Pernahkah Anda diam-diam merekam percakapan dengan orang lain dengan tujuan agar bisa dijadikan alat bukti, baik untuk bela diri ataupun sebagai peluru untuk menyerang orang tersebut di jalur hukum? Apakah alat bukti rekaman tersebut bisa dikategorikan sebagai alat bukti yang diperoleh secara sah? Masuk kategori alat bukti yang mana?
Menariknya, di zaman ini, suara manusia dapat dibuat sangat mirip dengan teknologi Artificial Intelligence (AI). Contoh sederhananya saja, suara artis mancanegara banyak yang berhasil disulap menyanyikan lagu-lagu Indonesia dengan bantuan AI. Bila diputarkan terdengar persis sama, walaupun mungkin ada teknologi tertentu yang bisa membedakan mana suara asli dan mana buatan AI.

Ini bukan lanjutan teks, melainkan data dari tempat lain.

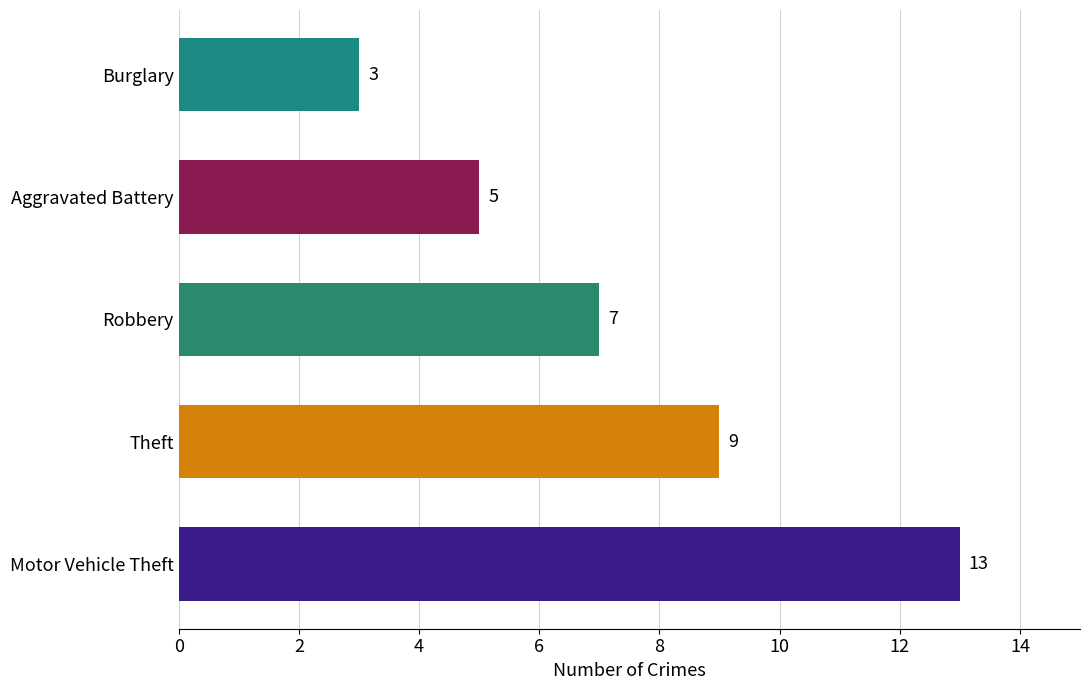

How many bars are there in total?

5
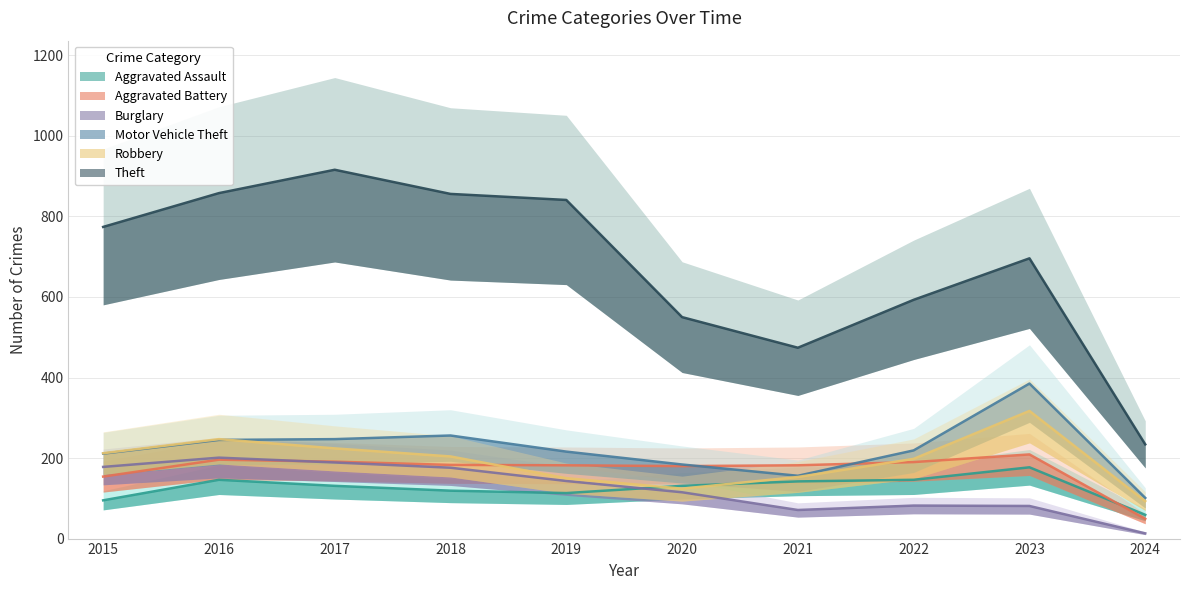

What is the value of the Motor Vehicle Theft point at the 3rd from the left?

247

Setidaknya, dari fenomena itu tumbuh kesadaran, bahwa proses penerimaan rekaman suara sebagai bukti di persidangan semakin membutuhkan adanya konfirmasi dan verifikasi lebih ketat. Keterangan ahli yang mumpuni di bidang teknologi semakin diperlukan agar tak terjadi penipuan suara. Pada akhirnya, bagi pihak yang ditersangkakan, rekaman suaranya yang dijadikan sebagai barang bukti di persidangan adalah sesuatu yang harus dibuktikan lagi orisinalitasnya alias ‘bukti yang harus dibuktikan lagi’.
Bicara soal rekaman suara yang diambil secara diam-diam, pernah terjadi dalam kasus dugaan tindak pidana korupsi dalam perpanjangan kontrak PT Freeport Indonesia yang melibatkan Setya Novanto pada 2015 lalu. Sedikit mengulas kembali, bermula dengan pertemuan antara Ma’roef Sjamsudin, saat itu Dirut Freeport Indonesia, dengan Setya Novanto, saat itu Ketua DPR, dan Muhammad Riza Chalid selaku pengusaha yang diadakan di ruangan tertutup di hotel Ritz Carlton SCBD, Jakarta Pusat.